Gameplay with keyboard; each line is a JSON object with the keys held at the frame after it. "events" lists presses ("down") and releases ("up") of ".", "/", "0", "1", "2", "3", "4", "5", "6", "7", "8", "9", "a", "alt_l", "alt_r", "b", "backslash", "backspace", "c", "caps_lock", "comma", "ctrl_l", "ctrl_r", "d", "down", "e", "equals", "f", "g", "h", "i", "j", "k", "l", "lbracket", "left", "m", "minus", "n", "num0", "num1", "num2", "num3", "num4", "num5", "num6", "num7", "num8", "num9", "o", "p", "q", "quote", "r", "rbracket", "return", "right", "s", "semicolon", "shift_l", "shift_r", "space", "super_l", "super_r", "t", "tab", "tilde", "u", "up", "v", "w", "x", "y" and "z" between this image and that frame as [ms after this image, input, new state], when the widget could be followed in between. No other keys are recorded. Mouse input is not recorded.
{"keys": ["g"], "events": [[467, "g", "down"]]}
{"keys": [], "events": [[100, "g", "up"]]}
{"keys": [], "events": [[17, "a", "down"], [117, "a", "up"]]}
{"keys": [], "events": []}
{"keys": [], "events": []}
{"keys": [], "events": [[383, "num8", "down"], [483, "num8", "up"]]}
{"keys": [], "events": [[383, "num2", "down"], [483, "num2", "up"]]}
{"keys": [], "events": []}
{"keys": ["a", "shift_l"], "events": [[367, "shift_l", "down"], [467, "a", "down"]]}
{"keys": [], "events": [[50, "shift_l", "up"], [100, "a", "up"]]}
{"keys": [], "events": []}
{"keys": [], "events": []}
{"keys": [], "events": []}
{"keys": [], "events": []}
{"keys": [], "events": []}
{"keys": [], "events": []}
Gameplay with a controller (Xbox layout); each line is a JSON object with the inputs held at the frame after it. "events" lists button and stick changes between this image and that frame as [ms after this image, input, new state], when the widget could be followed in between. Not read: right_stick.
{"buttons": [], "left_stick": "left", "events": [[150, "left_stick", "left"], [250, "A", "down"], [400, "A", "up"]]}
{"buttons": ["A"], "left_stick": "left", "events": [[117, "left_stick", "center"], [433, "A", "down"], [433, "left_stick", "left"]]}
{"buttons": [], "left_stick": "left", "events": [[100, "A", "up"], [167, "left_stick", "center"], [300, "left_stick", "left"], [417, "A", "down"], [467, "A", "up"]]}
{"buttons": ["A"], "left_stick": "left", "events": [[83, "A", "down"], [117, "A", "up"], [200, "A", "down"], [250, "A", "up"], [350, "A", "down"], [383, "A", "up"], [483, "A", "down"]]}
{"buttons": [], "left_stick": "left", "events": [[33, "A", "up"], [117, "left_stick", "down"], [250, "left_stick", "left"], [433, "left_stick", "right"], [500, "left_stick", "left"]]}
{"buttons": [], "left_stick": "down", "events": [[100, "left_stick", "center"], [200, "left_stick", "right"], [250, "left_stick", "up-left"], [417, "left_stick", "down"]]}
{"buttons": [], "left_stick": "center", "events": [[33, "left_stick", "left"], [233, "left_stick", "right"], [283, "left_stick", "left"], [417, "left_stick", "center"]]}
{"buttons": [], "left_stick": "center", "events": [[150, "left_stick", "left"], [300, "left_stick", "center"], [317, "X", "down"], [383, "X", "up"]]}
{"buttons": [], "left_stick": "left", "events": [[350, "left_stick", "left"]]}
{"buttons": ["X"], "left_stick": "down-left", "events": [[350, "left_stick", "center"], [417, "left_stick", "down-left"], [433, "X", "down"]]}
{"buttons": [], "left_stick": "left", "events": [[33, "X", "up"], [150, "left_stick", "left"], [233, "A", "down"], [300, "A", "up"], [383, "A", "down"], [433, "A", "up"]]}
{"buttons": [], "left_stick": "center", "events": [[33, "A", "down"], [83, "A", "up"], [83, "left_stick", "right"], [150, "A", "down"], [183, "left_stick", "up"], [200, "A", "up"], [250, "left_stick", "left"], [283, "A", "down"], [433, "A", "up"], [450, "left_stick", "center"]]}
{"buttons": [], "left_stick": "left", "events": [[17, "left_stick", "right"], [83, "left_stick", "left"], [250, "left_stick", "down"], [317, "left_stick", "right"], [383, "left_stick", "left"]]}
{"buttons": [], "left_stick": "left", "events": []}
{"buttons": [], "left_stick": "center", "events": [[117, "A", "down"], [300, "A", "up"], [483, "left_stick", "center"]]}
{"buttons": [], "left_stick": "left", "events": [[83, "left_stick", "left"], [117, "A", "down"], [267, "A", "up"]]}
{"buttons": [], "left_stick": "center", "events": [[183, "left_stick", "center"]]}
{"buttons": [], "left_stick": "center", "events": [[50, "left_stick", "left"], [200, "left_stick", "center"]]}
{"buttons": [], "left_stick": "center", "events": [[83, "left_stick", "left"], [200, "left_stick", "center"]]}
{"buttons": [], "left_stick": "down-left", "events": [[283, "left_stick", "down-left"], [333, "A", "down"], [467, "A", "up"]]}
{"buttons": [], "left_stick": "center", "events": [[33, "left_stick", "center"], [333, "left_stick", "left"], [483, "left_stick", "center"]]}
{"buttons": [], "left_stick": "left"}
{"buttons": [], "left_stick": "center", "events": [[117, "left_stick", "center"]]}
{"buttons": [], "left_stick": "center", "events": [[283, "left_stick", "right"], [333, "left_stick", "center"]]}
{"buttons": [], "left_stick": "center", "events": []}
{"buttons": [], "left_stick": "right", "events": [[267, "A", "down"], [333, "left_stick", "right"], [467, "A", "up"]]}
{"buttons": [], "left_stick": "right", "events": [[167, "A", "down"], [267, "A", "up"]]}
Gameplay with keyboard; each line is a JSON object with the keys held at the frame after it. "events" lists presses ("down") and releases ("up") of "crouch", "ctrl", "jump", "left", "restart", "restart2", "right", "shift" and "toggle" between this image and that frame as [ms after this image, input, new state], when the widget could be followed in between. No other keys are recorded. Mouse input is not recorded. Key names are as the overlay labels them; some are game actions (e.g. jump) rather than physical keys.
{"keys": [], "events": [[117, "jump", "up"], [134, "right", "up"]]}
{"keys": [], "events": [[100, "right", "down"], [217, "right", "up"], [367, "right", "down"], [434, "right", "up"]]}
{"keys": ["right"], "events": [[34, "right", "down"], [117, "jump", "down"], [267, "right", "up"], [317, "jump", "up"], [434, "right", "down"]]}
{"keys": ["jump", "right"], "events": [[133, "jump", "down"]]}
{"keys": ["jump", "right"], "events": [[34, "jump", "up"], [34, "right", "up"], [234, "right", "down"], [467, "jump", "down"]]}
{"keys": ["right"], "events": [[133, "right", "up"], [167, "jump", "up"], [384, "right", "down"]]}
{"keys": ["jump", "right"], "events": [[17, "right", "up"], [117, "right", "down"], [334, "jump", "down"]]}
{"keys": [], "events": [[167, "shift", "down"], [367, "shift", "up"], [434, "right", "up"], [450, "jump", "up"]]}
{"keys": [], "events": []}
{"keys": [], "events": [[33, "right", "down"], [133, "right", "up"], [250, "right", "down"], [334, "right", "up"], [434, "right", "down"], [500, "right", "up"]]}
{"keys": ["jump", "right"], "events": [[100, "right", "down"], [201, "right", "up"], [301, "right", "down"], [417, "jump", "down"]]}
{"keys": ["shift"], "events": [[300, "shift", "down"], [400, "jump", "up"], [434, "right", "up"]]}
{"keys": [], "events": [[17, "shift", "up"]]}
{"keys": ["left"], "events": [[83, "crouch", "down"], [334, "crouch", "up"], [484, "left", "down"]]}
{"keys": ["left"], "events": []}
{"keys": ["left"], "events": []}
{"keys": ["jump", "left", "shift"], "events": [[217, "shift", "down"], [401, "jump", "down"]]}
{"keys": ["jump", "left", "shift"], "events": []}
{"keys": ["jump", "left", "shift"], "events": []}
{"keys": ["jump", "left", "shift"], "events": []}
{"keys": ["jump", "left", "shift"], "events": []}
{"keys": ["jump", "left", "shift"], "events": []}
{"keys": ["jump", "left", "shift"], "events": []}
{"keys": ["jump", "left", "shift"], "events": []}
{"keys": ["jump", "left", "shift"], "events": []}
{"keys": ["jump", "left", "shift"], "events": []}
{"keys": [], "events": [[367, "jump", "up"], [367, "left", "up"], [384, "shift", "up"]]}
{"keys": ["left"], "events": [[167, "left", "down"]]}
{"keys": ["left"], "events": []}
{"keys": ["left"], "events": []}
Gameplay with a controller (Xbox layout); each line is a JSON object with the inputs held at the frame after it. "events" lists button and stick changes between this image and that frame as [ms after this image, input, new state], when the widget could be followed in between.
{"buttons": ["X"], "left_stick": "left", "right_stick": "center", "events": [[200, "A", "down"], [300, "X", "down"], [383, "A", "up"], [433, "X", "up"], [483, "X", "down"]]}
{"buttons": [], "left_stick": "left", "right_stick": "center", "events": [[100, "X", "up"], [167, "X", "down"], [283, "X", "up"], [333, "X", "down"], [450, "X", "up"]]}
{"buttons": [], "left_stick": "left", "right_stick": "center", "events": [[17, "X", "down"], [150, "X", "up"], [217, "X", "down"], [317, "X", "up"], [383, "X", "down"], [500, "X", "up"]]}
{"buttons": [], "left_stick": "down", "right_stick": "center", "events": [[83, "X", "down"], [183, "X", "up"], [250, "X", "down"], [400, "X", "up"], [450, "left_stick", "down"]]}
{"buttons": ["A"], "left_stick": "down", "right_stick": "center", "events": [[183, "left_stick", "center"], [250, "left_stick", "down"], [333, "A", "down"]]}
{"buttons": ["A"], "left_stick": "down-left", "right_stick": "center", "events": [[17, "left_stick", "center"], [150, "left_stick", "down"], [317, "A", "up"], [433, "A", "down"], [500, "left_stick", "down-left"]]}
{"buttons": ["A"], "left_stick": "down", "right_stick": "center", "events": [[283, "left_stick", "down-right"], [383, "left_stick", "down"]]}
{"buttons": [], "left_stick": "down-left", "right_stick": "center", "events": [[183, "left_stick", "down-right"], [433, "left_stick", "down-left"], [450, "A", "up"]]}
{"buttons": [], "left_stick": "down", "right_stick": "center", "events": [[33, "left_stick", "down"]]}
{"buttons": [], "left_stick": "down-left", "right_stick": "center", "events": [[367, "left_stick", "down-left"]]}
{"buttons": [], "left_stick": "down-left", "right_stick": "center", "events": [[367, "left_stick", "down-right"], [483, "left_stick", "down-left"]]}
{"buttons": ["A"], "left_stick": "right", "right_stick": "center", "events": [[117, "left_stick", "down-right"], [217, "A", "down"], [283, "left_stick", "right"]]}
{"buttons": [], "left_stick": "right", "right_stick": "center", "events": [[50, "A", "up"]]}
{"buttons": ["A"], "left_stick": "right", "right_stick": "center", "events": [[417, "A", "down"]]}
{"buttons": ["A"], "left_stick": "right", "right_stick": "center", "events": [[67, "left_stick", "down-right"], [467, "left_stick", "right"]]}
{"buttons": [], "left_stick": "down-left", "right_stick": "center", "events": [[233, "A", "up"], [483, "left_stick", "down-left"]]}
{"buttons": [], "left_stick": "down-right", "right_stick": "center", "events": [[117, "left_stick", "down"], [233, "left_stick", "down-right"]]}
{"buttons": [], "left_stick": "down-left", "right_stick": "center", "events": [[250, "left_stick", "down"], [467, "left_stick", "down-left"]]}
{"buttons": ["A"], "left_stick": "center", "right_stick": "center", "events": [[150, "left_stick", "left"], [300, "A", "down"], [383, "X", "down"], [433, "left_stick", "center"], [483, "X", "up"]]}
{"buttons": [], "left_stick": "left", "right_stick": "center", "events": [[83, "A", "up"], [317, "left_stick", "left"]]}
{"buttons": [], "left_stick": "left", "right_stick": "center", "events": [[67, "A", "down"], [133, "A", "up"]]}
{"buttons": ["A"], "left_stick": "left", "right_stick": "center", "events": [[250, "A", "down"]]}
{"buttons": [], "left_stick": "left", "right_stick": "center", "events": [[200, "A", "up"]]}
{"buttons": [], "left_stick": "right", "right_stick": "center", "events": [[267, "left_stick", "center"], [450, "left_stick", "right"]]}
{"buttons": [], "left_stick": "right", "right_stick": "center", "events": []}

EXERCISE GOAL >> Filter the entries above down to the lines that hold the word "Xbox", and copy those lines.

RESPONSE >>
Gameplay with a controller (Xbox layout); each line is a JSON object with the inputs held at the frame after it. "events" lists button and stick changes between this image and that frame as [ms after this image, input, new state], when the widget could be followed in between. Not read: right_stick.
Gameplay with a controller (Xbox layout); each line is a JSON object with the inputs held at the frame after it. "events" lists button and stick changes between this image and that frame as [ms after this image, input, new state], when the widget could be followed in between.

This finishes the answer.